▶ **SHORT TASK 1**
In the Mask R-CNN error report, repeat the text between "RuntimeError: It looks" and "model = ParallelModel(model, GPU_COUNT)", inclusive, swapping "ParallelModel" for "MultiGpuModel" each time it appears.
▶ **SHORT TASK 2**
List every software package that the Mask R-CNN error report says it was tested with, each with its version number.

Test with:

Keras: 2.2.4
Python: 3.6.9
Tensorflow: 1.12.0

==================

Problem:

Using code from https://github.com/matterport/Mask_RCNN

When setting GPU_COUNT > 1

enconter this error:

RuntimeError: It looks like you are subclassing `Model` and you forgot to call `super(YourClass, self).__init__()`. Always start with this line.
Traceback (most recent call last):
File "D:\Anaconda33\lib\site-packages\keras\engine\network.py", line 313, in __setattr__
is_graph_network = self._is_graph_network
File "parallel_model.py", line 46, in __getattribute__
return super(ParallelModel, self).__getattribute__(attrname)
AttributeError: 'ParallelModel' object has no attribute '_is_graph_network' During handling of the above exception, another exception occurred: Traceback (most recent call last):
File "parallel_model.py", line 159, in <module>
model = ParallelModel(model, GPU_COUNT)

▶ **MATERIAL SUPPLIED**
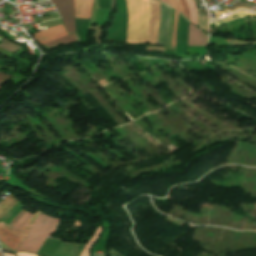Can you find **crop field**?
<instances>
[{"mask_svg": "<svg viewBox=\"0 0 256 256\" xmlns=\"http://www.w3.org/2000/svg\"><path fill=\"white\" fill-rule=\"evenodd\" d=\"M102 231L101 225H99L93 235V237L88 241L87 245L85 246L81 256H88L89 255V250L91 245L94 243V241L98 238L99 234ZM101 235V234H100Z\"/></svg>", "mask_w": 256, "mask_h": 256, "instance_id": "obj_11", "label": "crop field"}, {"mask_svg": "<svg viewBox=\"0 0 256 256\" xmlns=\"http://www.w3.org/2000/svg\"><path fill=\"white\" fill-rule=\"evenodd\" d=\"M0 47L6 49L8 51H11L13 53H15L16 51H18L21 48L18 45L6 40L3 37H1Z\"/></svg>", "mask_w": 256, "mask_h": 256, "instance_id": "obj_12", "label": "crop field"}, {"mask_svg": "<svg viewBox=\"0 0 256 256\" xmlns=\"http://www.w3.org/2000/svg\"><path fill=\"white\" fill-rule=\"evenodd\" d=\"M67 32L63 25L52 27L40 32L33 34V37L38 40L41 44L59 38L66 35Z\"/></svg>", "mask_w": 256, "mask_h": 256, "instance_id": "obj_5", "label": "crop field"}, {"mask_svg": "<svg viewBox=\"0 0 256 256\" xmlns=\"http://www.w3.org/2000/svg\"><path fill=\"white\" fill-rule=\"evenodd\" d=\"M170 3H171V6H173L174 9H176V5H175L174 1H173V0H170ZM176 10H177V9H176Z\"/></svg>", "mask_w": 256, "mask_h": 256, "instance_id": "obj_21", "label": "crop field"}, {"mask_svg": "<svg viewBox=\"0 0 256 256\" xmlns=\"http://www.w3.org/2000/svg\"><path fill=\"white\" fill-rule=\"evenodd\" d=\"M14 196L10 193L9 196L0 204V218L3 217L17 202Z\"/></svg>", "mask_w": 256, "mask_h": 256, "instance_id": "obj_9", "label": "crop field"}, {"mask_svg": "<svg viewBox=\"0 0 256 256\" xmlns=\"http://www.w3.org/2000/svg\"><path fill=\"white\" fill-rule=\"evenodd\" d=\"M18 256H37L29 253H17Z\"/></svg>", "mask_w": 256, "mask_h": 256, "instance_id": "obj_19", "label": "crop field"}, {"mask_svg": "<svg viewBox=\"0 0 256 256\" xmlns=\"http://www.w3.org/2000/svg\"><path fill=\"white\" fill-rule=\"evenodd\" d=\"M10 75L0 72V87L9 79Z\"/></svg>", "mask_w": 256, "mask_h": 256, "instance_id": "obj_16", "label": "crop field"}, {"mask_svg": "<svg viewBox=\"0 0 256 256\" xmlns=\"http://www.w3.org/2000/svg\"><path fill=\"white\" fill-rule=\"evenodd\" d=\"M129 14L127 43L156 44L160 6L153 0H126Z\"/></svg>", "mask_w": 256, "mask_h": 256, "instance_id": "obj_1", "label": "crop field"}, {"mask_svg": "<svg viewBox=\"0 0 256 256\" xmlns=\"http://www.w3.org/2000/svg\"><path fill=\"white\" fill-rule=\"evenodd\" d=\"M25 211V209H22L21 210V212L19 213V215L10 223V224H8V225H12L21 215H22V213Z\"/></svg>", "mask_w": 256, "mask_h": 256, "instance_id": "obj_18", "label": "crop field"}, {"mask_svg": "<svg viewBox=\"0 0 256 256\" xmlns=\"http://www.w3.org/2000/svg\"><path fill=\"white\" fill-rule=\"evenodd\" d=\"M161 1H163V2H165V3L170 5L169 0H161Z\"/></svg>", "mask_w": 256, "mask_h": 256, "instance_id": "obj_22", "label": "crop field"}, {"mask_svg": "<svg viewBox=\"0 0 256 256\" xmlns=\"http://www.w3.org/2000/svg\"><path fill=\"white\" fill-rule=\"evenodd\" d=\"M75 41H77V39H76V35L74 33V34H70L65 37H62L60 39L54 40L52 42H49V43L45 44V46L50 48V47L58 45L60 43L66 44V43L75 42Z\"/></svg>", "mask_w": 256, "mask_h": 256, "instance_id": "obj_10", "label": "crop field"}, {"mask_svg": "<svg viewBox=\"0 0 256 256\" xmlns=\"http://www.w3.org/2000/svg\"><path fill=\"white\" fill-rule=\"evenodd\" d=\"M177 18H178V12L175 11V16H174V31H173V43H172V46H175V41H176Z\"/></svg>", "mask_w": 256, "mask_h": 256, "instance_id": "obj_15", "label": "crop field"}, {"mask_svg": "<svg viewBox=\"0 0 256 256\" xmlns=\"http://www.w3.org/2000/svg\"><path fill=\"white\" fill-rule=\"evenodd\" d=\"M0 256H1V254H0Z\"/></svg>", "mask_w": 256, "mask_h": 256, "instance_id": "obj_24", "label": "crop field"}, {"mask_svg": "<svg viewBox=\"0 0 256 256\" xmlns=\"http://www.w3.org/2000/svg\"><path fill=\"white\" fill-rule=\"evenodd\" d=\"M161 5V24L159 30L158 44H167L169 23H170V7L164 3Z\"/></svg>", "mask_w": 256, "mask_h": 256, "instance_id": "obj_6", "label": "crop field"}, {"mask_svg": "<svg viewBox=\"0 0 256 256\" xmlns=\"http://www.w3.org/2000/svg\"><path fill=\"white\" fill-rule=\"evenodd\" d=\"M5 256H13L12 254L5 253Z\"/></svg>", "mask_w": 256, "mask_h": 256, "instance_id": "obj_23", "label": "crop field"}, {"mask_svg": "<svg viewBox=\"0 0 256 256\" xmlns=\"http://www.w3.org/2000/svg\"><path fill=\"white\" fill-rule=\"evenodd\" d=\"M185 1L188 5V9H189V13H190V22L197 25V11H196L195 4H194L193 0H185Z\"/></svg>", "mask_w": 256, "mask_h": 256, "instance_id": "obj_13", "label": "crop field"}, {"mask_svg": "<svg viewBox=\"0 0 256 256\" xmlns=\"http://www.w3.org/2000/svg\"><path fill=\"white\" fill-rule=\"evenodd\" d=\"M41 212L37 211L22 227L20 231H15L10 226L3 224L0 222L2 226L9 229L10 231L14 232L15 234L11 233L4 227L0 226V240L9 246L11 249L16 250L17 247L21 244L22 240L25 238L27 232L31 229L34 221L39 216Z\"/></svg>", "mask_w": 256, "mask_h": 256, "instance_id": "obj_3", "label": "crop field"}, {"mask_svg": "<svg viewBox=\"0 0 256 256\" xmlns=\"http://www.w3.org/2000/svg\"><path fill=\"white\" fill-rule=\"evenodd\" d=\"M59 221L41 213L17 251L37 253L44 240L54 232Z\"/></svg>", "mask_w": 256, "mask_h": 256, "instance_id": "obj_2", "label": "crop field"}, {"mask_svg": "<svg viewBox=\"0 0 256 256\" xmlns=\"http://www.w3.org/2000/svg\"><path fill=\"white\" fill-rule=\"evenodd\" d=\"M175 2H176V5H177L178 10L181 11V6H180L179 1H178V0H175ZM181 12H182V11H181Z\"/></svg>", "mask_w": 256, "mask_h": 256, "instance_id": "obj_20", "label": "crop field"}, {"mask_svg": "<svg viewBox=\"0 0 256 256\" xmlns=\"http://www.w3.org/2000/svg\"><path fill=\"white\" fill-rule=\"evenodd\" d=\"M31 216L32 214L25 212L11 227L18 231Z\"/></svg>", "mask_w": 256, "mask_h": 256, "instance_id": "obj_14", "label": "crop field"}, {"mask_svg": "<svg viewBox=\"0 0 256 256\" xmlns=\"http://www.w3.org/2000/svg\"><path fill=\"white\" fill-rule=\"evenodd\" d=\"M93 0H74L75 17L89 19Z\"/></svg>", "mask_w": 256, "mask_h": 256, "instance_id": "obj_8", "label": "crop field"}, {"mask_svg": "<svg viewBox=\"0 0 256 256\" xmlns=\"http://www.w3.org/2000/svg\"><path fill=\"white\" fill-rule=\"evenodd\" d=\"M182 5L183 14L189 19V13L187 11V6L184 0H179Z\"/></svg>", "mask_w": 256, "mask_h": 256, "instance_id": "obj_17", "label": "crop field"}, {"mask_svg": "<svg viewBox=\"0 0 256 256\" xmlns=\"http://www.w3.org/2000/svg\"><path fill=\"white\" fill-rule=\"evenodd\" d=\"M202 32L190 24L188 30V46L206 45L208 38Z\"/></svg>", "mask_w": 256, "mask_h": 256, "instance_id": "obj_7", "label": "crop field"}, {"mask_svg": "<svg viewBox=\"0 0 256 256\" xmlns=\"http://www.w3.org/2000/svg\"><path fill=\"white\" fill-rule=\"evenodd\" d=\"M56 6L57 11L68 31V33L75 32L74 25V5L73 0H51Z\"/></svg>", "mask_w": 256, "mask_h": 256, "instance_id": "obj_4", "label": "crop field"}]
</instances>
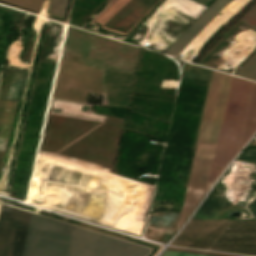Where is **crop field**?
Returning a JSON list of instances; mask_svg holds the SVG:
<instances>
[{
	"label": "crop field",
	"mask_w": 256,
	"mask_h": 256,
	"mask_svg": "<svg viewBox=\"0 0 256 256\" xmlns=\"http://www.w3.org/2000/svg\"><path fill=\"white\" fill-rule=\"evenodd\" d=\"M30 212L2 204L0 256H21ZM150 249L37 214L22 256H145Z\"/></svg>",
	"instance_id": "8a807250"
},
{
	"label": "crop field",
	"mask_w": 256,
	"mask_h": 256,
	"mask_svg": "<svg viewBox=\"0 0 256 256\" xmlns=\"http://www.w3.org/2000/svg\"><path fill=\"white\" fill-rule=\"evenodd\" d=\"M231 78L214 70L197 140L216 142ZM202 141L196 143L177 231L205 193L216 143Z\"/></svg>",
	"instance_id": "ac0d7876"
},
{
	"label": "crop field",
	"mask_w": 256,
	"mask_h": 256,
	"mask_svg": "<svg viewBox=\"0 0 256 256\" xmlns=\"http://www.w3.org/2000/svg\"><path fill=\"white\" fill-rule=\"evenodd\" d=\"M249 81L232 78L221 129L216 145L209 180L215 177L230 160L233 154L238 129L249 88ZM256 132V83L250 84L239 134L233 154L234 156Z\"/></svg>",
	"instance_id": "34b2d1b8"
},
{
	"label": "crop field",
	"mask_w": 256,
	"mask_h": 256,
	"mask_svg": "<svg viewBox=\"0 0 256 256\" xmlns=\"http://www.w3.org/2000/svg\"><path fill=\"white\" fill-rule=\"evenodd\" d=\"M185 228H225L223 231H181L170 245L256 255V220H190ZM223 230V229H183Z\"/></svg>",
	"instance_id": "412701ff"
},
{
	"label": "crop field",
	"mask_w": 256,
	"mask_h": 256,
	"mask_svg": "<svg viewBox=\"0 0 256 256\" xmlns=\"http://www.w3.org/2000/svg\"><path fill=\"white\" fill-rule=\"evenodd\" d=\"M230 0H217L165 53L175 56Z\"/></svg>",
	"instance_id": "f4fd0767"
},
{
	"label": "crop field",
	"mask_w": 256,
	"mask_h": 256,
	"mask_svg": "<svg viewBox=\"0 0 256 256\" xmlns=\"http://www.w3.org/2000/svg\"><path fill=\"white\" fill-rule=\"evenodd\" d=\"M248 26L256 29V4L240 19ZM256 81V53L254 56L236 73Z\"/></svg>",
	"instance_id": "dd49c442"
},
{
	"label": "crop field",
	"mask_w": 256,
	"mask_h": 256,
	"mask_svg": "<svg viewBox=\"0 0 256 256\" xmlns=\"http://www.w3.org/2000/svg\"><path fill=\"white\" fill-rule=\"evenodd\" d=\"M229 205L231 204L224 197L212 198L208 196L193 219L217 218L218 212Z\"/></svg>",
	"instance_id": "e52e79f7"
},
{
	"label": "crop field",
	"mask_w": 256,
	"mask_h": 256,
	"mask_svg": "<svg viewBox=\"0 0 256 256\" xmlns=\"http://www.w3.org/2000/svg\"><path fill=\"white\" fill-rule=\"evenodd\" d=\"M5 103H6L5 101L0 100V123H1L2 115H3ZM13 105L14 104L8 103V102L6 104V108H5V112H4V116H3V120H2V124H1V128H0V150L3 149V145H4V141H5V137H6V133H7V129H8L12 109H13Z\"/></svg>",
	"instance_id": "d8731c3e"
},
{
	"label": "crop field",
	"mask_w": 256,
	"mask_h": 256,
	"mask_svg": "<svg viewBox=\"0 0 256 256\" xmlns=\"http://www.w3.org/2000/svg\"><path fill=\"white\" fill-rule=\"evenodd\" d=\"M43 2L50 4L51 0H44ZM67 4L68 0H52L49 13L63 19Z\"/></svg>",
	"instance_id": "5a996713"
},
{
	"label": "crop field",
	"mask_w": 256,
	"mask_h": 256,
	"mask_svg": "<svg viewBox=\"0 0 256 256\" xmlns=\"http://www.w3.org/2000/svg\"><path fill=\"white\" fill-rule=\"evenodd\" d=\"M240 159H247L256 162V149H251L243 153Z\"/></svg>",
	"instance_id": "3316defc"
},
{
	"label": "crop field",
	"mask_w": 256,
	"mask_h": 256,
	"mask_svg": "<svg viewBox=\"0 0 256 256\" xmlns=\"http://www.w3.org/2000/svg\"><path fill=\"white\" fill-rule=\"evenodd\" d=\"M161 256H204V255H195V254L164 251Z\"/></svg>",
	"instance_id": "28ad6ade"
},
{
	"label": "crop field",
	"mask_w": 256,
	"mask_h": 256,
	"mask_svg": "<svg viewBox=\"0 0 256 256\" xmlns=\"http://www.w3.org/2000/svg\"><path fill=\"white\" fill-rule=\"evenodd\" d=\"M251 211L256 213V200L251 204Z\"/></svg>",
	"instance_id": "d1516ede"
}]
</instances>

▶ **FULL SOLUTION 1**
RuntimeError: It looks like you are subclassing `Model` and you forgot to call `super(YourClass, self).__init__()`. Always start with this line.
Traceback (most recent call last):
File "D:\Anaconda33\lib\site-packages\keras\engine\network.py", line 313, in __setattr__
is_graph_network = self._is_graph_network
File "parallel_model.py", line 46, in __getattribute__
return super(MultiGpuModel, self).__getattribute__(attrname)
AttributeError: 'MultiGpuModel' object has no attribute '_is_graph_network' During handling of the above exception, another exception occurred: Traceback (most recent call last):
File "parallel_model.py", line 159, in <module>
model = MultiGpuModel(model, GPU_COUNT)

▶ **FULL SOLUTION 2**
- Keras: 2.2.4
- Python: 3.6.9
- Tensorflow: 1.12.0